An entire upstairs gallery is devoted to works Gregory made around blondness. Her project The Blonde (1997-2010) reflects on racialised notions of beauty using film, photography, relics and documentation. It is both shocking and playful with phrases such as “Bottle Blonde” and “Celebrity Blonde” indicating the range of products, advertising and stigma that targeted mainly women. As Gregory sees it: “The platinum blonde is a metaphor for eternal childhood, a subject of global fascination and western society’s object of desire. Blonde is the acceptable face of contemporary fetish, conjuring up visions of beauty, love, sexual availability, fun and envy. The mid-1990s heralded unexpected variations on the theme, adding more than a little spice to the mix.”
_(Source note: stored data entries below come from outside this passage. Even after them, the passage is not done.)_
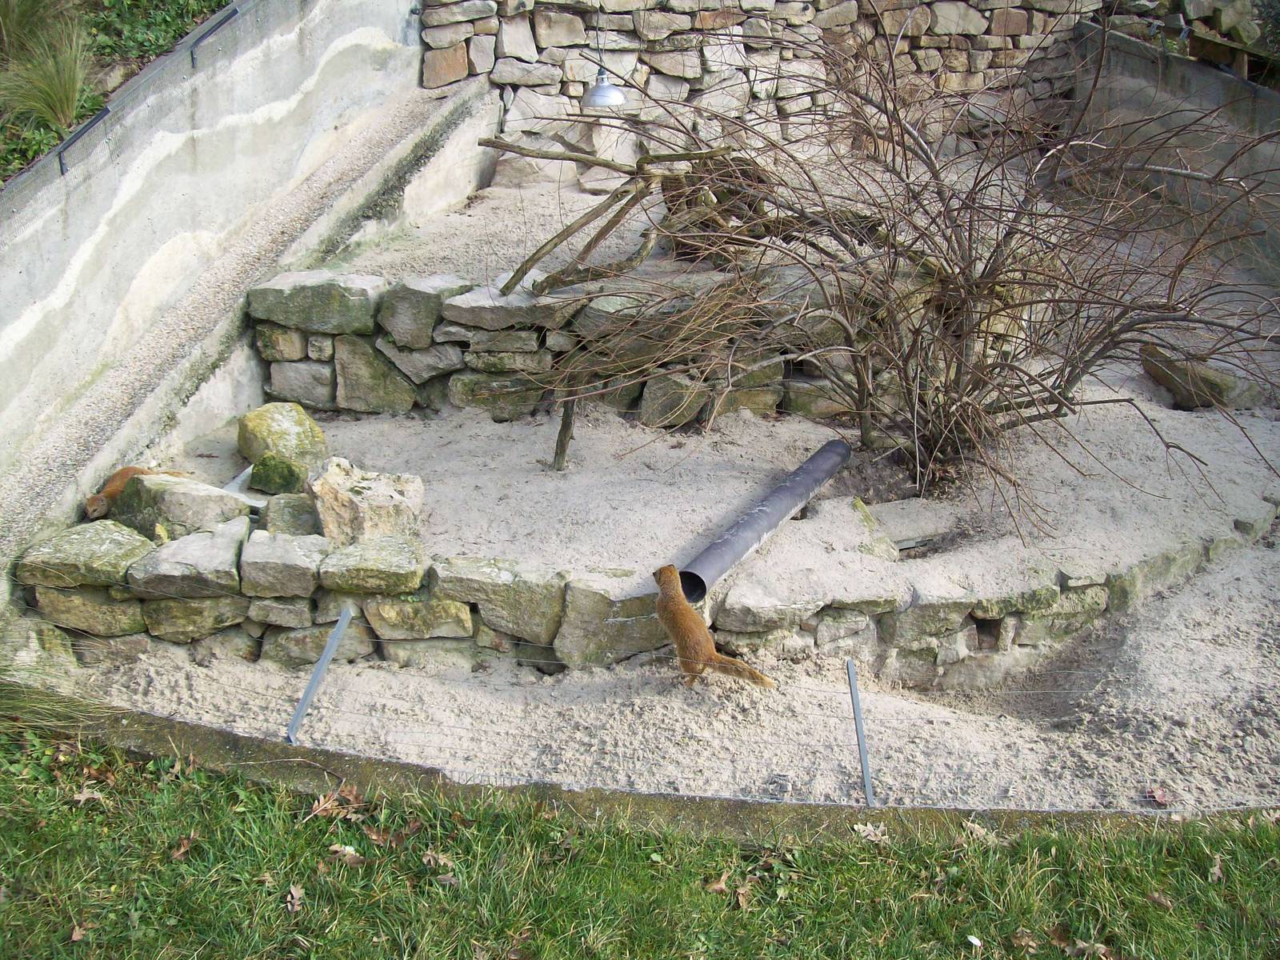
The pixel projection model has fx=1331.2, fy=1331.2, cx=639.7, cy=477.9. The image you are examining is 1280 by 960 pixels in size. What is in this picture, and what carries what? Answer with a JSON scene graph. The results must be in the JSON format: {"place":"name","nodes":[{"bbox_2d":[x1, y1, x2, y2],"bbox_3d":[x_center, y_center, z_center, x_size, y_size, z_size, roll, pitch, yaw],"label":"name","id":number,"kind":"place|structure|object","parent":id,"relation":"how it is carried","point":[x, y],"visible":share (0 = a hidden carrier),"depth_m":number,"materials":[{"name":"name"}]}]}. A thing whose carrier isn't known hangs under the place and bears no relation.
{"place":"outdoors","nodes":[
{"label":"outdoors","id":0,"kind":"place"},
{"bbox_2d":[0,3,96,136],"label":"ornamental grass","id":1,"kind":"structure","parent":0,"point":[59,95],"visible":0.82,"materials":[{"name":"green plant"}]},
{"bbox_2d":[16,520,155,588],"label":"rock","id":2,"kind":"object","parent":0,"point":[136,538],"visible":0.79,"depth_m":5.44,"materials":[{"name":"grey stone"}]},
{"bbox_2d":[0,0,233,183],"label":"slope","id":3,"kind":"structure","parent":0,"point":[38,151],"materials":[{"name":"green plant"}]},
{"bbox_2d":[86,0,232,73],"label":"green shrub","id":4,"kind":"object","parent":3,"relation":"on","point":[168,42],"visible":0.54,"depth_m":8.34,"materials":[{"name":"green plant"}]},
{"bbox_2d":[109,470,249,540],"bbox_3d":[-2.083,0.128,5.965,0.613,0.333,0.461,9,25,20],"label":"boulder","id":5,"kind":"object","parent":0,"point":[189,496],"visible":0.75,"depth_m":5.81,"materials":[{"name":"grey stone"}]},
{"bbox_2d":[82,465,188,522],"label":"mongoose","id":6,"kind":"object","parent":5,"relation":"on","point":[99,498],"visible":0.52,"depth_m":5.79},
{"bbox_2d":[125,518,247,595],"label":"rock","id":7,"kind":"object","parent":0,"point":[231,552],"visible":0.88,"depth_m":5.38,"materials":[{"name":"grey stone"}]},
{"bbox_2d":[0,0,427,484],"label":"concrete wall","id":8,"kind":"structure","parent":0,"point":[237,22],"depth_m":6.97,"materials":[{"name":"grey concrete"}]},
{"bbox_2d":[55,104,111,174],"bbox_3d":[-2.573,-1.544,6.169,0.079,0.241,0.375,0,23,0],"label":"metal rail","id":9,"kind":"object","parent":8,"relation":"attached to","point":[62,170],"visible":0.88,"depth_m":6.11,"materials":[{"name":"black metal"}]},
{"bbox_2d":[188,7,236,65],"bbox_3d":[-2.519,-2.588,7.855,0.134,0.331,0.349,0,23,0],"label":"metal rail","id":10,"kind":"object","parent":8,"relation":"attached to","point":[192,54],"visible":0.93,"depth_m":7.80,"materials":[{"name":"black metal"}]},
{"bbox_2d":[1,68,486,568],"label":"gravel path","id":11,"kind":"structure","parent":0,"point":[370,143],"materials":[{"name":"grey"}]},
{"bbox_2d":[245,266,870,424],"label":"stone wall","id":12,"kind":"structure","parent":0,"point":[338,278],"depth_m":7.66,"materials":[{"name":"grey stone"}]},
{"bbox_2d":[0,711,1279,959],"label":"lawn","id":13,"kind":"structure","parent":0,"point":[213,797],"materials":[{"name":"green plant"}]},
{"bbox_2d":[68,921,87,942],"bbox_3d":[-1.564,1.249,3.704,0.094,0.037,0.129,0,23,0],"label":"dry leaf","id":14,"kind":"object","parent":13,"relation":"on","point":[78,934],"visible":0.91,"depth_m":3.70,"materials":[{"name":"brown plant"}]},
{"bbox_2d":[69,784,108,805],"bbox_3d":[-1.755,0.995,4.236,0.138,0.038,0.139,0,23,0],"label":"dry leaf","id":15,"kind":"object","parent":13,"relation":"on","point":[83,797],"visible":0.85,"depth_m":4.22,"materials":[{"name":"brown plant"}]},
{"bbox_2d":[170,834,197,859],"bbox_3d":[-1.379,1.102,4.022,0.095,0.034,0.114,0,23,0],"label":"dry leaf","id":16,"kind":"object","parent":13,"relation":"on","point":[181,850],"visible":0.88,"depth_m":4.02,"materials":[{"name":"brown plant"}]},
{"bbox_2d":[284,884,304,912],"bbox_3d":[-0.984,1.183,3.795,0.077,0.023,0.109,0,23,0],"label":"dry leaf","id":17,"kind":"object","parent":13,"relation":"on","point":[295,894],"visible":0.95,"depth_m":3.79,"materials":[{"name":"brown plant"}]},
{"bbox_2d":[308,784,364,820],"bbox_3d":[-0.952,1.009,4.218,0.217,0.065,0.212,0,23,0],"label":"dry leaf","id":18,"kind":"object","parent":13,"relation":"on","point":[330,805],"visible":0.91,"depth_m":4.20,"materials":[{"name":"brown plant"}]},
{"bbox_2d":[327,844,364,864],"bbox_3d":[-0.876,1.104,3.952,0.117,0.030,0.103,0,23,0],"label":"dry leaf","id":19,"kind":"object","parent":13,"relation":"on","point":[346,850],"visible":0.94,"depth_m":3.95,"materials":[{"name":"brown plant"}]},
{"bbox_2d":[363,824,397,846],"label":"dry leaf","id":20,"kind":"object","parent":13,"relation":"on","point":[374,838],"visible":0.87,"depth_m":4.02,"materials":[{"name":"brown plant"}]},
{"bbox_2d":[420,848,455,871],"bbox_3d":[-0.606,1.121,3.988,0.150,0.044,0.146,0,23,0],"label":"dry leaf","id":21,"kind":"object","parent":13,"relation":"on","point":[446,862],"visible":0.94,"depth_m":3.97,"materials":[{"name":"brown plant"}]},
{"bbox_2d":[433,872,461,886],"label":"dry leaf","id":22,"kind":"object","parent":13,"relation":"on","point":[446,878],"visible":0.94,"depth_m":3.91,"materials":[{"name":"brown plant"}]},
{"bbox_2d":[704,872,731,894],"bbox_3d":[0.231,1.187,3.936,0.079,0.033,0.090,0,23,0],"label":"dry leaf","id":23,"kind":"object","parent":13,"relation":"on","point":[719,886],"visible":0.9,"depth_m":3.92,"materials":[{"name":"brown plant"}]},
{"bbox_2d":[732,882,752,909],"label":"dry leaf","id":24,"kind":"object","parent":13,"relation":"on","point":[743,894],"visible":0.9,"depth_m":3.93,"materials":[{"name":"brown plant"}]},
{"bbox_2d":[851,821,891,843],"bbox_3d":[0.727,1.099,4.186,0.130,0.033,0.126,-4,23,-11],"label":"dry leaf","id":25,"kind":"object","parent":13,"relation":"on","point":[859,826],"visible":0.93,"depth_m":4.17,"materials":[{"name":"brown plant"}]},
{"bbox_2d":[966,933,983,946],"bbox_3d":[0.938,1.295,3.725,0.048,0.021,0.056,-4,23,-10],"label":"leaf","id":26,"kind":"object","parent":13,"relation":"on","point":[974,939],"visible":0.99,"depth_m":3.72,"materials":[{"name":"white"}]},
{"bbox_2d":[961,819,992,840],"bbox_3d":[1.060,1.091,4.217,0.132,0.052,0.153,-5,23,-12],"label":"dry leaf","id":27,"kind":"object","parent":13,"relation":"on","point":[976,826],"visible":0.81,"depth_m":4.20,"materials":[{"name":"brown plant"}]},
{"bbox_2d":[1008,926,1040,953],"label":"dry leaf","id":28,"kind":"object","parent":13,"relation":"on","point":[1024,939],"visible":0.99,"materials":[{"name":"brown plant"}]},
{"bbox_2d":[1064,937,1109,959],"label":"dry leaf","id":29,"kind":"object","parent":13,"relation":"on","point":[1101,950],"visible":0.99,"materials":[{"name":"brown plant"}]},
{"bbox_2d":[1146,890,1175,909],"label":"dry leaf","id":30,"kind":"object","parent":13,"relation":"on","point":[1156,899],"visible":0.92,"depth_m":3.94,"materials":[{"name":"brown plant"}]},
{"bbox_2d":[1207,854,1224,882],"bbox_3d":[1.756,1.177,4.072,0.101,0.042,0.134,0,23,0],"label":"dry leaf","id":31,"kind":"object","parent":13,"relation":"on","point":[1218,872],"visible":0.88,"depth_m":4.05,"materials":[{"name":"brown plant"}]},
{"bbox_2d":[19,532,1279,814],"label":"sand","id":32,"kind":"structure","parent":0,"point":[1257,587],"materials":[{"name":"beige sand"}]},
{"bbox_2d":[653,565,777,690],"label":"mongoose","id":33,"kind":"object","parent":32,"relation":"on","point":[693,625],"visible":0.94,"depth_m":5.13},
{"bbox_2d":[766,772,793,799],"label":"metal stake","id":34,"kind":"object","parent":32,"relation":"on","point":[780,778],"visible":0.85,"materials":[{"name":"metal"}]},
{"bbox_2d":[1144,785,1171,806],"bbox_3d":[1.787,1.091,4.592,0.101,0.052,0.106,0,23,0],"label":"dry leaf","id":35,"kind":"object","parent":32,"relation":"on","point":[1162,800],"visible":0.85,"depth_m":4.57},
{"bbox_2d":[167,188,1279,602],"label":"sand","id":36,"kind":"structure","parent":0,"point":[570,466],"materials":[{"name":"beige sand"}]},
{"bbox_2d":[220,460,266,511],"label":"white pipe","id":37,"kind":"object","parent":36,"relation":"on","point":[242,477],"visible":0.46,"depth_m":6.51,"materials":[{"name":"white plastic"}]},
{"bbox_2d":[247,452,305,494],"bbox_3d":[-1.820,-0.016,6.664,0.308,0.220,0.295,0,23,0],"label":"mossy rock","id":38,"kind":"object","parent":36,"relation":"on","point":[263,469],"visible":0.93,"depth_m":6.57,"materials":[{"name":"green stone"}]},
{"bbox_2d":[237,400,327,473],"bbox_3d":[-1.889,-0.201,6.978,0.461,0.358,0.516,-12,26,-26],"label":"mossy rock","id":39,"kind":"object","parent":36,"relation":"on","point":[263,429],"visible":0.84,"depth_m":6.82,"materials":[{"name":"green stone"}]},
{"bbox_2d":[259,492,321,537],"bbox_3d":[-1.527,0.187,5.892,0.311,0.212,0.322,0,23,0],"label":"rock","id":40,"kind":"object","parent":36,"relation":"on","point":[298,518],"visible":0.7,"depth_m":5.81,"materials":[{"name":"grey stone"}]},
{"bbox_2d":[308,458,424,549],"bbox_3d":[-1.247,0.124,5.998,0.526,0.371,0.502,-4,23,-11],"label":"boulder","id":41,"kind":"object","parent":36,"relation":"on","point":[393,498],"visible":0.85,"depth_m":5.86,"materials":[{"name":"stone"}]},
{"bbox_2d":[551,385,577,470],"bbox_3d":[-0.405,-0.300,7.064,0.133,0.608,0.107,0,23,0],"label":"wooden stake","id":42,"kind":"object","parent":36,"relation":"in","point":[566,426],"visible":0.88,"depth_m":7.06,"materials":[{"name":"brown wood"}]},
{"bbox_2d":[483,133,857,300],"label":"branch pile","id":43,"kind":"object","parent":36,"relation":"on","point":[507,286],"visible":0.76,"depth_m":7.45,"materials":[{"name":"brown wood"}]},
{"bbox_2d":[678,439,853,601],"bbox_3d":[0.573,0.210,6.196,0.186,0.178,1.685,12,26,26],"label":"pipe","id":44,"kind":"object","parent":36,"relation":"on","point":[778,498],"visible":0.88,"depth_m":6.09,"materials":[{"name":"grey plastic"}]},
{"bbox_2d":[849,498,898,557],"bbox_3d":[1.052,0.270,6.271,0.276,0.231,0.374,-5,23,-12],"label":"rock","id":45,"kind":"object","parent":36,"relation":"on","point":[867,518],"visible":0.56,"depth_m":6.18,"materials":[{"name":"stone"}]},
{"bbox_2d":[488,4,1278,531],"bbox_3d":[1.356,-1.159,6.335,4.503,2.703,3.510,0,23,0],"label":"bare shrub","id":46,"kind":"object","parent":36,"relation":"on","point":[937,176],"visible":0.99,"depth_m":6.25,"materials":[{"name":"brown plant"}]},
{"bbox_2d":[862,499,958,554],"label":"stone slab","id":47,"kind":"object","parent":36,"relation":"on","point":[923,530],"visible":0.77,"depth_m":6.41,"materials":[{"name":"grey stone"}]},
{"bbox_2d":[1140,343,1268,410],"bbox_3d":[3.443,-0.600,8.122,0.496,0.340,0.704,-12,26,-26],"label":"rock","id":48,"kind":"object","parent":36,"relation":"on","point":[1206,374],"visible":0.72,"depth_m":7.92,"materials":[{"name":"stone"}]},
{"bbox_2d":[414,0,1110,178],"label":"stone wall","id":49,"kind":"structure","parent":0,"point":[441,71],"depth_m":10.58,"materials":[{"name":"grey stone"}]},
{"bbox_2d":[581,0,625,108],"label":"pendant lamp","id":50,"kind":"object","parent":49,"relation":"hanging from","point":[605,90],"visible":0.94,"depth_m":7.82,"materials":[{"name":"metal"}]},
{"bbox_2d":[1071,24,1279,279],"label":"concrete wall","id":51,"kind":"structure","parent":0,"point":[1262,98],"depth_m":10.02,"materials":[{"name":"grey concrete"}]},
{"bbox_2d":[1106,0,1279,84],"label":"wooden fence","id":52,"kind":"object","parent":51,"relation":"attached to","point":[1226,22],"visible":0.46,"depth_m":11.69,"materials":[{"name":"brown wood"}]},
{"label":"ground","id":53,"kind":"structure","parent":0},
{"bbox_2d":[0,688,1279,845],"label":"concrete curb","id":54,"kind":"structure","parent":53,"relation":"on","point":[245,741],"depth_m":4.34,"materials":[{"name":"grey concrete"}]},
{"bbox_2d":[286,605,352,744],"bbox_3d":[-1.130,0.770,4.673,0.053,0.562,0.164,0,23,0],"label":"metal post","id":55,"kind":"object","parent":54,"relation":"on","point":[322,665],"visible":0.97,"depth_m":4.64,"materials":[{"name":"grey metal"}]},
{"bbox_2d":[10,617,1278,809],"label":"wire fence","id":56,"kind":"object","parent":54,"relation":"on","point":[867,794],"visible":0.87,"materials":[{"name":"metal"}]},
{"bbox_2d":[846,657,874,807],"bbox_3d":[0.729,0.897,4.383,0.032,0.601,0.092,0,23,0],"label":"fence post","id":57,"kind":"object","parent":54,"relation":"on","point":[859,727],"visible":0.94,"depth_m":4.37,"materials":[{"name":"grey metal"}]}
]}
Joy Gregory, Cadiz from the series Cinderella Tours Europe, 1997–2001. Fuji Crystal Archive Print. © Joy Gregory.

Cinderella Tours Europe (1998-2001) is a captivating series of photos of a pair of golden shoes that seem to be on a Grand Tour around iconic and often photographed landmarks. Gregory made the work informed by conversations and interviews in the Caribbean. The shoes act as a cipher for the previously enslaved and colonised peoples of the region, the majority of who are denied access to such places. In this way, the journey through Europe is an unattainable dream, a fairytale, perhaps.



Joy Gregory, Manuel Pina (Portraits - from Memory and Skin), 1998. C-type print. © Joy Gregory.

The multimedia works in the final gallery space are utterly entrancing. In complex and multi-layered works such as Memory and Skin (1998), Seeds of Empire (2021) and The Sweetest Thing (2020), Gregory draws on the past to make works of resounding contemporary relevance. Memory and Skin maps the relationship between Europe and the Caribbean, what she calls “a storytelling space for the past, present and future; the personal and political”.



Joy Gregory, Little or no breeze from Seeds of Empire, 2021. Archival digital print on fine art paper. © Joy Gregory.

The haunting Seeds of Empire combines still and moving image, drawing, text and sound together in a work that takes the 17th-century travels and collections of the physician and naturalist Sir Hans Sloane as its point of origin for a technically and conceptually complex creation. This and The Sweetest Thing are deeply rooted in Gregory’s research into slavery and colonial histories. It is an exquisite way in which to share such horrific histories and all the more powerful because of that. Like catching flies with honey, it returns us to the exhibition’s title while leaving us to reflect further on what we have seen. These final works in the exhibition will sit with me for quite some time.

Joy Gregory’s textile installation Fierce and Fearless is also showing at the Whitechapel Gallery, until 1 March 2026; Catching Flies with Honey will tour to Arnolfini, Bristol, from 17 October 2026 to 7 February 2027.